*Goal of the exercise:*
Restate verbatim the span of lines below between the line with "adenocarcinoma (thyroid) tissue" and the line with "adenocarcinoma (high-grade) was", including those two lines, and only that span.

[Extracted data entries]

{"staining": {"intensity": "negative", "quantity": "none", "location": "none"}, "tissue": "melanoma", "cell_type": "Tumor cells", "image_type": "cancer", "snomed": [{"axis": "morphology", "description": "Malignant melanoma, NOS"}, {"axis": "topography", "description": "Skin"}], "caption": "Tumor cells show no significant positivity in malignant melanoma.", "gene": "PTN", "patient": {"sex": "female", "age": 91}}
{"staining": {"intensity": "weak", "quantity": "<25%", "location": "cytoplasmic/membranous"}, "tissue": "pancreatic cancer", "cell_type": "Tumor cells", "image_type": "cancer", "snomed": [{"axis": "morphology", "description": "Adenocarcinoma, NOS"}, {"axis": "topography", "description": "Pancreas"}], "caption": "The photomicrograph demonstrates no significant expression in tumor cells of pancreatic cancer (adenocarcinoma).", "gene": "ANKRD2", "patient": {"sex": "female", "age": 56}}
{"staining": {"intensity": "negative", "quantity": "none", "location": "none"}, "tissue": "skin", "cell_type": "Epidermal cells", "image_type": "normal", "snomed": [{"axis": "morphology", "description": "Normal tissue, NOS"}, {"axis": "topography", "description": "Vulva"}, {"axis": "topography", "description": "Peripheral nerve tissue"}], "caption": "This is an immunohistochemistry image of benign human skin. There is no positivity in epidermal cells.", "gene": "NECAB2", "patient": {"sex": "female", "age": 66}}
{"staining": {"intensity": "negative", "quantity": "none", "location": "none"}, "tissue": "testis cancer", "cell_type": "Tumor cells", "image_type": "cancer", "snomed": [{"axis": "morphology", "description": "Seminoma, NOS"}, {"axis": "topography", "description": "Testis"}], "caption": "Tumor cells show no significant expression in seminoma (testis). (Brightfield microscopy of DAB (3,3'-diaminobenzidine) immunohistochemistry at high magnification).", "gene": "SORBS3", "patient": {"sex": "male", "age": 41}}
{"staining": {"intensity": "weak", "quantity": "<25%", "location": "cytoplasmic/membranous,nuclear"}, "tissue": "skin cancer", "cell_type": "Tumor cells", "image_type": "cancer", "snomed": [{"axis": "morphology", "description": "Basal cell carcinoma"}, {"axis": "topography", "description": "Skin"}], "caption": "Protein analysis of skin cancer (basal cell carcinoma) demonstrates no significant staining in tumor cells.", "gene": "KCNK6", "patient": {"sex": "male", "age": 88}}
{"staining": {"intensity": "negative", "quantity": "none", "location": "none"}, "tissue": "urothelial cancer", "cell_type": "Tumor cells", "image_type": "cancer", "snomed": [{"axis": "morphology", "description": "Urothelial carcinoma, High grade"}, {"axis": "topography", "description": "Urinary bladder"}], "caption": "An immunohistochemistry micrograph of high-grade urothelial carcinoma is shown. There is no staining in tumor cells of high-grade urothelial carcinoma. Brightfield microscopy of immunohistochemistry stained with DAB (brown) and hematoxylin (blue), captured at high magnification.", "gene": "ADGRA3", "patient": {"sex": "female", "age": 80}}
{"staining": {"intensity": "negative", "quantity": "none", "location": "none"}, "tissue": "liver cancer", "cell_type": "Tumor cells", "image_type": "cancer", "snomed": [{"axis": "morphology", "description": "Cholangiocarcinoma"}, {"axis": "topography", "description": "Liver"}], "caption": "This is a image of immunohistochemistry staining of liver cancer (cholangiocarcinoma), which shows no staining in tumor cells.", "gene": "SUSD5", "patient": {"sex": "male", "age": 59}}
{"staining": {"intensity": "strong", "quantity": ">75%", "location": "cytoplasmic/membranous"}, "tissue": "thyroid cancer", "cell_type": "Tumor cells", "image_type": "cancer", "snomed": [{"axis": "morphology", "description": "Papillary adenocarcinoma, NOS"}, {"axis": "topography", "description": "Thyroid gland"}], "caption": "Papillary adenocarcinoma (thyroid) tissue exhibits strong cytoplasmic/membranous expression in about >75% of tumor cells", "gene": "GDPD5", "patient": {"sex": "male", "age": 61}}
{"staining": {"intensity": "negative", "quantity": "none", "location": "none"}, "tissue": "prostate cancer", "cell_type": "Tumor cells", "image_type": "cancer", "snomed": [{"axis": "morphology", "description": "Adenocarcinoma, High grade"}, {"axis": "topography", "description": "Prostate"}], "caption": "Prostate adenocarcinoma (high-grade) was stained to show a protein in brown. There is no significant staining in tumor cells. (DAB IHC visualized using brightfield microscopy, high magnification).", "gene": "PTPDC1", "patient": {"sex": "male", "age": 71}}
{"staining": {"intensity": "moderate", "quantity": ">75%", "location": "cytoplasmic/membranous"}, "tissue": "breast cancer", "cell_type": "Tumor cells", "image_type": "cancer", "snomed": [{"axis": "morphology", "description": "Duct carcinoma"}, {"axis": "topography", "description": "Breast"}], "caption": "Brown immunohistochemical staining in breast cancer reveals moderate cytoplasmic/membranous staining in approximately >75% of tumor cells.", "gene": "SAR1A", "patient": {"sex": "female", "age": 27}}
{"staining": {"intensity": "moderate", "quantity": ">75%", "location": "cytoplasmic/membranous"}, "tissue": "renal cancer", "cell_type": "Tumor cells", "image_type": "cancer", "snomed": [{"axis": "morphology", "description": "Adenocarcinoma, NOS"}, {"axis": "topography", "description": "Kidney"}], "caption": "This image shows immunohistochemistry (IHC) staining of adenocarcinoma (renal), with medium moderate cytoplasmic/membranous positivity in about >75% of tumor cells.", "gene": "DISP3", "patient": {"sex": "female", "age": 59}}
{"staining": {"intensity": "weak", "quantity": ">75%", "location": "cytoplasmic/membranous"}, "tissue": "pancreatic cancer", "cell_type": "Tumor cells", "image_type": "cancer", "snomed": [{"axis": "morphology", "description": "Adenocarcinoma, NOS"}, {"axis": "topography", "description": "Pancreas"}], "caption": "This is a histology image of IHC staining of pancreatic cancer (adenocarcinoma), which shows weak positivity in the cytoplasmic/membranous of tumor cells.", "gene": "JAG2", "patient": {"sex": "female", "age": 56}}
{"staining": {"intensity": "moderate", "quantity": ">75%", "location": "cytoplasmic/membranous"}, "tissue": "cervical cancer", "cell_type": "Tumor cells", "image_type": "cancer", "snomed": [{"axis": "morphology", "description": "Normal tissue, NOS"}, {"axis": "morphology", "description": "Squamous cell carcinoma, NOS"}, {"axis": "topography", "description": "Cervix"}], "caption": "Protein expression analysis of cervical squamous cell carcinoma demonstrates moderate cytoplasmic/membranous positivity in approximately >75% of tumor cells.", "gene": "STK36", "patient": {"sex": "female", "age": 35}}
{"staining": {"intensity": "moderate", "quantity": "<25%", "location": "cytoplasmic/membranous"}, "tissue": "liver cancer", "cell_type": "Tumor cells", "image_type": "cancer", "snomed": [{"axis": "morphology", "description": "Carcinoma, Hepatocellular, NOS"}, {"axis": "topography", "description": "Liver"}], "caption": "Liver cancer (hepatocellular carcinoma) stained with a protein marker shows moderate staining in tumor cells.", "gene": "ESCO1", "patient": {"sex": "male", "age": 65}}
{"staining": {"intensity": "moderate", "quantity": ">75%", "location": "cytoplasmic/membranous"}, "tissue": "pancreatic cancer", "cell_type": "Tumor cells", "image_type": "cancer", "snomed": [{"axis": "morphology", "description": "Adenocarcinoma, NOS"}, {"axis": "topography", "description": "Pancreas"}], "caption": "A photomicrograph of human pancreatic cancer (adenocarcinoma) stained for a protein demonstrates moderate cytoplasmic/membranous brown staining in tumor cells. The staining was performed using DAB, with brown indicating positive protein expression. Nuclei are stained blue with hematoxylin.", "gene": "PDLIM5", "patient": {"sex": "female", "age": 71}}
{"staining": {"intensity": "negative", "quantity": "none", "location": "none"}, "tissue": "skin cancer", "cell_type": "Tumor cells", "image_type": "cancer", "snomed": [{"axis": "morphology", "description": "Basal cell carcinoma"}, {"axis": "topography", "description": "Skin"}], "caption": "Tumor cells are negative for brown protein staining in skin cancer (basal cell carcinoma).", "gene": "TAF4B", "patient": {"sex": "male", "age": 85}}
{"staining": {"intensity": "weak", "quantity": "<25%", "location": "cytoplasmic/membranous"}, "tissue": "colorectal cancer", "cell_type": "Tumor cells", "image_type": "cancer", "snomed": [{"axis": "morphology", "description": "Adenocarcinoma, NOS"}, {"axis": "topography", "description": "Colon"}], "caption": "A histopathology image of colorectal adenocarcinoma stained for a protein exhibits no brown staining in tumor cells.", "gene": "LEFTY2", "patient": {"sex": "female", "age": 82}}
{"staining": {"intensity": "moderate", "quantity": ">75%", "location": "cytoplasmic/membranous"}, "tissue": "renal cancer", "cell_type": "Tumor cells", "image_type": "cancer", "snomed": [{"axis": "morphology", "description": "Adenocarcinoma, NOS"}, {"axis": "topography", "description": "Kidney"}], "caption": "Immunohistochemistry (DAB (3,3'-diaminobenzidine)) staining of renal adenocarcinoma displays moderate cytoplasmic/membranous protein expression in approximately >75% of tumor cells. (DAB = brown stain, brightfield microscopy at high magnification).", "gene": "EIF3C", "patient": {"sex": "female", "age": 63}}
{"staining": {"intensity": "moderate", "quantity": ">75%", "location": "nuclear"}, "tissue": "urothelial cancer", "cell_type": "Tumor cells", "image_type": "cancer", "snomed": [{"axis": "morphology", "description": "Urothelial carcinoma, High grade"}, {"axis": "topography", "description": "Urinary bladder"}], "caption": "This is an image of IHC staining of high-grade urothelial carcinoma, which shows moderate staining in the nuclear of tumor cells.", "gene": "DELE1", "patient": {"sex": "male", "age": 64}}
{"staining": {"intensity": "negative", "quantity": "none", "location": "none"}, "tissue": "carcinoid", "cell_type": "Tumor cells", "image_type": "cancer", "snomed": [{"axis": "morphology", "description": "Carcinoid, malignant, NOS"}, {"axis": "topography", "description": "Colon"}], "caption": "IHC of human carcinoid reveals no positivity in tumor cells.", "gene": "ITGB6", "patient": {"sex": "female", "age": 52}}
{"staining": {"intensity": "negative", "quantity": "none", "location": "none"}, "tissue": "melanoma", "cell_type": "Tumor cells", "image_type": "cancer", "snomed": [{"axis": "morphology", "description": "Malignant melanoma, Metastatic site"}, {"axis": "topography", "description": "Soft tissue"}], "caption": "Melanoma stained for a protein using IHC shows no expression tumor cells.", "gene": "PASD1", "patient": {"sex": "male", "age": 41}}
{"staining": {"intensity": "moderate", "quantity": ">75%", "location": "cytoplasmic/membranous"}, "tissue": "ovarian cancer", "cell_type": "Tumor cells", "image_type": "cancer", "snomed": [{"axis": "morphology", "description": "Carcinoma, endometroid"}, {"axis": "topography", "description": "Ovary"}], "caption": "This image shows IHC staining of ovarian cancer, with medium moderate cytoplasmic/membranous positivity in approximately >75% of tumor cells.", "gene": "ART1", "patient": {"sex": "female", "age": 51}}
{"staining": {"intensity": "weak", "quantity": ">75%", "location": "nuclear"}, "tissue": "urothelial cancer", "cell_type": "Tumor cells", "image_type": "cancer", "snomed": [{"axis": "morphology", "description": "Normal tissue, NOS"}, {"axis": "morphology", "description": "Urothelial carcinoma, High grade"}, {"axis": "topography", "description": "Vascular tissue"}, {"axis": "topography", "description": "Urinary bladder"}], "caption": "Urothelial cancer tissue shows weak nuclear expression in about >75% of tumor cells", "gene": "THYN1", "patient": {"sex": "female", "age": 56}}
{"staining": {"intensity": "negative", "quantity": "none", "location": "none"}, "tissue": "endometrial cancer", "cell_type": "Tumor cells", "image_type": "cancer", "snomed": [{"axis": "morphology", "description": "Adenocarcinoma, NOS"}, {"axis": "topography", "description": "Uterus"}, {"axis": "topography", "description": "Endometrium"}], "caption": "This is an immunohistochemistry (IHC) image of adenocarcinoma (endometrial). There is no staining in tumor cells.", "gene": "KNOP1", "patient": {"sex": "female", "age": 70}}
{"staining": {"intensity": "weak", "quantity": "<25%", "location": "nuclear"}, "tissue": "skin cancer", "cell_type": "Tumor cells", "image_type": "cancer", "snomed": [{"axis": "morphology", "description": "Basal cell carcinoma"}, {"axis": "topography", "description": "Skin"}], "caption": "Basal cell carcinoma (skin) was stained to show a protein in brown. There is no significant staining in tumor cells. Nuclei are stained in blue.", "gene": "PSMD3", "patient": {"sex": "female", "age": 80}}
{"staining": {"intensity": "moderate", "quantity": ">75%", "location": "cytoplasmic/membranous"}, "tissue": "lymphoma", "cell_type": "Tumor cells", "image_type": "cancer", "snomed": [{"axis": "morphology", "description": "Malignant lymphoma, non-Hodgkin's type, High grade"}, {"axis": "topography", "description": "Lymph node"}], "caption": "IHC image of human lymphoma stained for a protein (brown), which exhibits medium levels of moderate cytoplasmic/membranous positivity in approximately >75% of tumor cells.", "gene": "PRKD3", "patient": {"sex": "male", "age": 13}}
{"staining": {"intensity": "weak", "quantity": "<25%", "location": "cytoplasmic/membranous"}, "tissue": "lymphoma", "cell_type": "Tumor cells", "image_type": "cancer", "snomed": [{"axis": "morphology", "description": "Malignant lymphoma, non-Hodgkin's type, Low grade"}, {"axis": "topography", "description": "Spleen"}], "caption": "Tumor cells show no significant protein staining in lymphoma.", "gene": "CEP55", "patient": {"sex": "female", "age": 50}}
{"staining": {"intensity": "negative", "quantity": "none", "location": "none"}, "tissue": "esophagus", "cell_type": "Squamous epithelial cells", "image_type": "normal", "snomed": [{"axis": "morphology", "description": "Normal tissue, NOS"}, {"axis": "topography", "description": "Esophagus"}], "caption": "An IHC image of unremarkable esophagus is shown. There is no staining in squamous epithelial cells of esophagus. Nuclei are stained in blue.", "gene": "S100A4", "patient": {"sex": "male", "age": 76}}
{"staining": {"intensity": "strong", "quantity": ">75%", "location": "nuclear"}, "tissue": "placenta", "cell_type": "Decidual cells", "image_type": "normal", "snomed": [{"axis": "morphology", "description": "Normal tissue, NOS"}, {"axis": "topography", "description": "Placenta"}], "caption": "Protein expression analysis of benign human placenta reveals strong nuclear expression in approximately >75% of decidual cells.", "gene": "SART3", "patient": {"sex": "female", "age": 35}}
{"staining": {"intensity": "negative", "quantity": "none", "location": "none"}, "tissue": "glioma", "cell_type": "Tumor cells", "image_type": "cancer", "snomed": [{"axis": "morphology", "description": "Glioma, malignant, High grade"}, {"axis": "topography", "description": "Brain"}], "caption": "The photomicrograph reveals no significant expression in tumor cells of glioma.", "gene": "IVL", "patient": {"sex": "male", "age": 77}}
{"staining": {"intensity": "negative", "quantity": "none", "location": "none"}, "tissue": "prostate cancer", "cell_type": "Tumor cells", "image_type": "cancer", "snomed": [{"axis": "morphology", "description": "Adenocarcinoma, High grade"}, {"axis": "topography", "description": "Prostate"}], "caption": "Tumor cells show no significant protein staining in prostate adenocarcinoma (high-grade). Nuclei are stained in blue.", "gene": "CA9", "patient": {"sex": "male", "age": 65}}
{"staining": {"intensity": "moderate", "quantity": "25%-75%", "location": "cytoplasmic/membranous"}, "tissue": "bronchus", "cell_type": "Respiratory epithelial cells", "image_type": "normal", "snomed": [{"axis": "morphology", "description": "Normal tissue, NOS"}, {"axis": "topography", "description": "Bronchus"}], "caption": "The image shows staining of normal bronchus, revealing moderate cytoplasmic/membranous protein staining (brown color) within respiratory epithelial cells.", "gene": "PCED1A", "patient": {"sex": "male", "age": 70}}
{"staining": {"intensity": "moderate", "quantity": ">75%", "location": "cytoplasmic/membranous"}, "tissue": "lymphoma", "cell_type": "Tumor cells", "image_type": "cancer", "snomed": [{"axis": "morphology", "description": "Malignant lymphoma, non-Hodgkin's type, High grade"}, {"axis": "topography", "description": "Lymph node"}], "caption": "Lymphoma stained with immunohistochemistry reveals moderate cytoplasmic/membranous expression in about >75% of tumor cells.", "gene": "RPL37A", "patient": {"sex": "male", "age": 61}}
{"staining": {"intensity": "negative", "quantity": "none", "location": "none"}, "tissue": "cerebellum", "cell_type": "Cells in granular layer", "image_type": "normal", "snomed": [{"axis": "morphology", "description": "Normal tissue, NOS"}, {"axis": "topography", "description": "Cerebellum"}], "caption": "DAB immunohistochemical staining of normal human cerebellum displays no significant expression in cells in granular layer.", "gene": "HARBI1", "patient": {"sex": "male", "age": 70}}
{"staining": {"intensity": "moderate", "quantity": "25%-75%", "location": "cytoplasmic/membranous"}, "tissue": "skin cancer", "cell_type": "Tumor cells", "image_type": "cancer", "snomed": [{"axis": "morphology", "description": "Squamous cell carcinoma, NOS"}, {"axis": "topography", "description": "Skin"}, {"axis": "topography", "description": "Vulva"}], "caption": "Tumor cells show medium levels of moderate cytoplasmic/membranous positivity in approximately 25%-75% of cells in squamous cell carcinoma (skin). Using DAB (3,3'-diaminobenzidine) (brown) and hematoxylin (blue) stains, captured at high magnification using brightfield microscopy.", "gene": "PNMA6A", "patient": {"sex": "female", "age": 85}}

*Written response:*
{"staining": {"intensity": "strong", "quantity": ">75%", "location": "cytoplasmic/membranous"}, "tissue": "thyroid cancer", "cell_type": "Tumor cells", "image_type": "cancer", "snomed": [{"axis": "morphology", "description": "Papillary adenocarcinoma, NOS"}, {"axis": "topography", "description": "Thyroid gland"}], "caption": "Papillary adenocarcinoma (thyroid) tissue exhibits strong cytoplasmic/membranous expression in about >75% of tumor cells", "gene": "GDPD5", "patient": {"sex": "male", "age": 61}}
{"staining": {"intensity": "negative", "quantity": "none", "location": "none"}, "tissue": "prostate cancer", "cell_type": "Tumor cells", "image_type": "cancer", "snomed": [{"axis": "morphology", "description": "Adenocarcinoma, High grade"}, {"axis": "topography", "description": "Prostate"}], "caption": "Prostate adenocarcinoma (high-grade) was stained to show a protein in brown. There is no significant staining in tumor cells. (DAB IHC visualized using brightfield microscopy, high magnification).", "gene": "PTPDC1", "patient": {"sex": "male", "age": 71}}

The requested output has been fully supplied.